Inzwischen sind es neun CDs geworden, und allein mit den Top Hits daraus könnte »Buena Fe« drei komplette Auftritte füllen.
Im vergangenen Jahr sorgten sie mit einem Konzert im Miami Dade County Auditorium für Furore. 300 – 500 Exilkubaner hatten im Vorfeld jenes 18. 9. 2014 noch versucht, die Veranstaltung zu kippen. Auf einem nicht ganz unwitzigen Transparent stand zu lesen: »Vayan a cantarle a Fidel« (»Haut doch ab und singt Fidel was vor !«) Das bezog sich darauf, dass nur einen Monat vorher»Buena Fe« dem Comandante en Jefe ein Geburtstagsständchen gebracht hatte. Die Demonstranten beriefen sich auf Torricelli und auf Helms-Burton, um ein Auftrittsverbot zu erwirken, aber das Event fand statt und es war mit über tausend Besuchern fast ausverkauft. Die Leute sollen übrigens kräftig mitgesungen haben. Ob sie dies allerdings auch bei »Cuba va«, einem patriotischen, revolutionären Trova-Lied taten, das Israel und Co. die Eier hatten anzustimmen, ist nicht überliefert.
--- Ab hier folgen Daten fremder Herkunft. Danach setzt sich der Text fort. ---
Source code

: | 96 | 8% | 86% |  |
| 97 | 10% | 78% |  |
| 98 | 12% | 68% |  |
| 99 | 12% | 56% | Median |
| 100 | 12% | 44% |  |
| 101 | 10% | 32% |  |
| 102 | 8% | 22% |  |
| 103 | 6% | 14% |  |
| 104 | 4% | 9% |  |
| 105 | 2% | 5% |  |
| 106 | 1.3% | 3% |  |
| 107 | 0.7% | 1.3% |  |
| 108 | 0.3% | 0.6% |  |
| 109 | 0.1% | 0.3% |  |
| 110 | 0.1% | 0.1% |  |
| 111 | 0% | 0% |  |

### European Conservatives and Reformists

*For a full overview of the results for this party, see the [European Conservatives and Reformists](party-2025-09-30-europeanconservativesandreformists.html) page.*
Das Konzert am 1. August. Wie das war? Es war wie immer: wunderbar! Die Zahnspangenträger von 2003 waren ungefähr 12 Jahre älter geworden und hatten ihren eigenen Nachwuchs mitgebracht. »Buena Fe« sind zwar noch nicht ganz so weit wie die Rolling Stones, bei deren Auftritten Omas und Opas gemeinsam mit ihren Enkeln auf und ab hüpfen, aber auf dem besten Wege dorthin.